§ **PROVIDED DATA**:
==============================

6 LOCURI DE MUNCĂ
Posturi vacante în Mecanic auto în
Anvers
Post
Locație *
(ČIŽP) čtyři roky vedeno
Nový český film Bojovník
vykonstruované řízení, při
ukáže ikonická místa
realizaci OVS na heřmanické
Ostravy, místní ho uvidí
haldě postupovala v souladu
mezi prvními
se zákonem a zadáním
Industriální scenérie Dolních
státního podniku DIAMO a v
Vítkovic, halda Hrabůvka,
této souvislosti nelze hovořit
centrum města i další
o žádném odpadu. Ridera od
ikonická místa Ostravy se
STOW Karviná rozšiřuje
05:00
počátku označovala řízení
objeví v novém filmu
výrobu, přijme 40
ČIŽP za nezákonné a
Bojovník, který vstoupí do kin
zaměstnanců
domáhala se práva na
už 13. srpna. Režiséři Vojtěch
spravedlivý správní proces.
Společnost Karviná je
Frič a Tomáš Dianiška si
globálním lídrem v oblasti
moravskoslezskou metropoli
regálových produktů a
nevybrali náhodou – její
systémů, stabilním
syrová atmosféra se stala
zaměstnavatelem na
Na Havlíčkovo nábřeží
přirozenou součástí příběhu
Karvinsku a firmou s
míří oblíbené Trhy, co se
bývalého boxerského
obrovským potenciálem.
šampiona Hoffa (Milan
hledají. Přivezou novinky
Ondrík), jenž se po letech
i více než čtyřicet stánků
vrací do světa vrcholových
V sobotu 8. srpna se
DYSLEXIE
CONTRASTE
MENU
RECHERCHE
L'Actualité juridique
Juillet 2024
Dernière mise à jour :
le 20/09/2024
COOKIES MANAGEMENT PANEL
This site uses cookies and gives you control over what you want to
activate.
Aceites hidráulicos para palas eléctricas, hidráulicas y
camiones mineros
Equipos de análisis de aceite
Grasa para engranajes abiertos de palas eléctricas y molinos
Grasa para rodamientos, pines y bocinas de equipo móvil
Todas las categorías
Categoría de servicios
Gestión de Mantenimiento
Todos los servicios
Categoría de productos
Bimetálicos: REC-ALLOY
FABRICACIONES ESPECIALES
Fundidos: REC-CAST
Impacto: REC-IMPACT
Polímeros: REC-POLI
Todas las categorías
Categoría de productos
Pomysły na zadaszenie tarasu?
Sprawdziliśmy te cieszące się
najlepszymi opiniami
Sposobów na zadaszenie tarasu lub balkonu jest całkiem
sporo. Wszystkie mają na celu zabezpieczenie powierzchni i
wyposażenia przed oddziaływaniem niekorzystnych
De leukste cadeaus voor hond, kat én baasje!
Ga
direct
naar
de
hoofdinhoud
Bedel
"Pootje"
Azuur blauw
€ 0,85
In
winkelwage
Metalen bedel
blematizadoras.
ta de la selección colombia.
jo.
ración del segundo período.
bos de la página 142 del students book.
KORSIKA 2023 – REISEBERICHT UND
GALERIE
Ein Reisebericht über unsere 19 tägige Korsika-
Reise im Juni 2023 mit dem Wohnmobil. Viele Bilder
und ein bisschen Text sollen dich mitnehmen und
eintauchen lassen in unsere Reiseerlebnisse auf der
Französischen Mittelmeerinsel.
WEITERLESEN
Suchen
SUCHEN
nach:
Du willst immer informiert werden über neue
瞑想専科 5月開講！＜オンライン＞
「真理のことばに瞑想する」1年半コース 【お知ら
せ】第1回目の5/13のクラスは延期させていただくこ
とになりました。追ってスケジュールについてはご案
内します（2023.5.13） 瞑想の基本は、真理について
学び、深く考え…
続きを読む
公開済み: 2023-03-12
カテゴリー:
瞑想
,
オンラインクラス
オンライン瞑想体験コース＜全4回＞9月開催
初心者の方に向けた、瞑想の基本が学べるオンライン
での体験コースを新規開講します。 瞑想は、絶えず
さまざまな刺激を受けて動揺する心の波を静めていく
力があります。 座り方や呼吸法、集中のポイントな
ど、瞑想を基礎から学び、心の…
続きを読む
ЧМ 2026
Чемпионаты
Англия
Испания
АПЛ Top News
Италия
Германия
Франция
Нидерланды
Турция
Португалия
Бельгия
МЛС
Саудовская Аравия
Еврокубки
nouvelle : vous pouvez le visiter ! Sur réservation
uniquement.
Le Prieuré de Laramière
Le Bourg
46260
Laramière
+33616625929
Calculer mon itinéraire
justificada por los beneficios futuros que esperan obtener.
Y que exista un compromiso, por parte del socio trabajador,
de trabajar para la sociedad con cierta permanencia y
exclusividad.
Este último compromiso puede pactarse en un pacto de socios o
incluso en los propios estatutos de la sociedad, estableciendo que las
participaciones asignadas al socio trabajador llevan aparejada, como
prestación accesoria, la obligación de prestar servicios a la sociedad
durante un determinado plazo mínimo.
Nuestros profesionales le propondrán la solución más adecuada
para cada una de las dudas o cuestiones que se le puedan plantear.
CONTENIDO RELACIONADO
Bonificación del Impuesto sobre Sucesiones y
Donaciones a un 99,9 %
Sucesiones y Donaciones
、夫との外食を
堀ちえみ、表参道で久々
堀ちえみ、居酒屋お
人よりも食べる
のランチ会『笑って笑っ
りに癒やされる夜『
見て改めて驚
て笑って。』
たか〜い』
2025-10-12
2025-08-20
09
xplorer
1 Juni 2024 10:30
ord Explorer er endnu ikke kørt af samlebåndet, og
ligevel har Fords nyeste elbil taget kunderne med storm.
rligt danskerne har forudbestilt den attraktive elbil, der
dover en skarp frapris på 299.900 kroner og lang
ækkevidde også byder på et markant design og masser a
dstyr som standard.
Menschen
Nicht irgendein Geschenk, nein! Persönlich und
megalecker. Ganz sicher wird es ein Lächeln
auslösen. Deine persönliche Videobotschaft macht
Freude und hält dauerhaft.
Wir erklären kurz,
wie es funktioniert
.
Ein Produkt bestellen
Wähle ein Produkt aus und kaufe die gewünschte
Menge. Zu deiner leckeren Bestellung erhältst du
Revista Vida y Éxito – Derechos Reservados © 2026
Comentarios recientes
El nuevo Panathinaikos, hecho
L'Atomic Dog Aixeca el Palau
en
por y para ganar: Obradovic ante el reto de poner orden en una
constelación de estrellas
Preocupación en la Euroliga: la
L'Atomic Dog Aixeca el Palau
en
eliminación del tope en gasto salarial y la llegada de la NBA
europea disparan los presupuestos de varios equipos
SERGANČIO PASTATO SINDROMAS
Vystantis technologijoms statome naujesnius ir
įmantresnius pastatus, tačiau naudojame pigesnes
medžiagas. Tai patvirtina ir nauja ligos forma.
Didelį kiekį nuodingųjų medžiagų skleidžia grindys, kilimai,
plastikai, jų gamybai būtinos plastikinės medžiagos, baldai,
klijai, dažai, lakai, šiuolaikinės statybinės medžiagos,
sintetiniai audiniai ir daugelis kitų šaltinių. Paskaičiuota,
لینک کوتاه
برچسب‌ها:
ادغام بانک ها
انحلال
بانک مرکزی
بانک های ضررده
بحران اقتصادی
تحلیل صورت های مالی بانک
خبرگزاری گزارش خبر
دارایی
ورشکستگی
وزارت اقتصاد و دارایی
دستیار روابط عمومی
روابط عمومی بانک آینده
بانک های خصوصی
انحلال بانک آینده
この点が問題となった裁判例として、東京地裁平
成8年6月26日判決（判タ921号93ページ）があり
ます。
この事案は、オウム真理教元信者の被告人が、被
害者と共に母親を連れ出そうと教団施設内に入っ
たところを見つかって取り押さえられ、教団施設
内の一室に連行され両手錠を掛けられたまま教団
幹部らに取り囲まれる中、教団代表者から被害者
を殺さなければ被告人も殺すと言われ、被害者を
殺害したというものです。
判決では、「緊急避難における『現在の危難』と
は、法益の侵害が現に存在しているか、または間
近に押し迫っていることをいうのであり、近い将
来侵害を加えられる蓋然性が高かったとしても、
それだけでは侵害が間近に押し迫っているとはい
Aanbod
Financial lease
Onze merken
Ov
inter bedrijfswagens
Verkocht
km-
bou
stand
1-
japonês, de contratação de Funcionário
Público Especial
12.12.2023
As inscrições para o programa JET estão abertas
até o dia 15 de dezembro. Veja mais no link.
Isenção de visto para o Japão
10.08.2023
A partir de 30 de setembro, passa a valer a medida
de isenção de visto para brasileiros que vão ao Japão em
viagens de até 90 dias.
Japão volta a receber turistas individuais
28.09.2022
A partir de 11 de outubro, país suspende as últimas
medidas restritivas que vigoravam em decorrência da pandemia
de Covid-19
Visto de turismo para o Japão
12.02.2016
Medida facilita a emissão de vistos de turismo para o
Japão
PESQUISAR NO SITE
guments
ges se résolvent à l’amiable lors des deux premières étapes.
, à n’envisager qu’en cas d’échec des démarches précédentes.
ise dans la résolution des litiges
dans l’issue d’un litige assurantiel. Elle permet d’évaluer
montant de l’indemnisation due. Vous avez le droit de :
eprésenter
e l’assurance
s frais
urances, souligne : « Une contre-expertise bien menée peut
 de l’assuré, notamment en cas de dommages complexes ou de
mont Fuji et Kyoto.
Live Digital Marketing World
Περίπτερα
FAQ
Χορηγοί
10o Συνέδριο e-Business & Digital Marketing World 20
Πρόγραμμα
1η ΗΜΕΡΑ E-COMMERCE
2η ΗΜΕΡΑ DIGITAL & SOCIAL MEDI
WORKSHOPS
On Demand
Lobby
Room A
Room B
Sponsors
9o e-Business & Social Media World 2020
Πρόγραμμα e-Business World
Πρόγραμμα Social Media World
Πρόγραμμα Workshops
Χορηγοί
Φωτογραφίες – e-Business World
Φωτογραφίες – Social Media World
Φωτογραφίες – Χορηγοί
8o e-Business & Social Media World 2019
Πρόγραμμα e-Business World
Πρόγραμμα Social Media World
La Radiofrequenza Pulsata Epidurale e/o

==============================

§ **INSTRUCTIONS FOR THE TASK**: The reply should consist solely of the lines above from the one that has "近に押し迫っていることをいうのであり、近い将" through the one that has "A partir de 11", reproduced exactly.

§ **ANSWER SECTION**:
近に押し迫っていることをいうのであり、近い将
来侵害を加えられる蓋然性が高かったとしても、
それだけでは侵害が間近に押し迫っているとはい
Aanbod
Financial lease
Onze merken
Ov
inter bedrijfswagens
Verkocht
km-
bou
stand
1-
japonês, de contratação de Funcionário
Público Especial
12.12.2023
As inscrições para o programa JET estão abertas
até o dia 15 de dezembro. Veja mais no link.
Isenção de visto para o Japão
10.08.2023
A partir de 30 de setembro, passa a valer a medida
de isenção de visto para brasileiros que vão ao Japão em
viagens de até 90 dias.
Japão volta a receber turistas individuais
28.09.2022
A partir de 11 de outubro, país suspende as últimas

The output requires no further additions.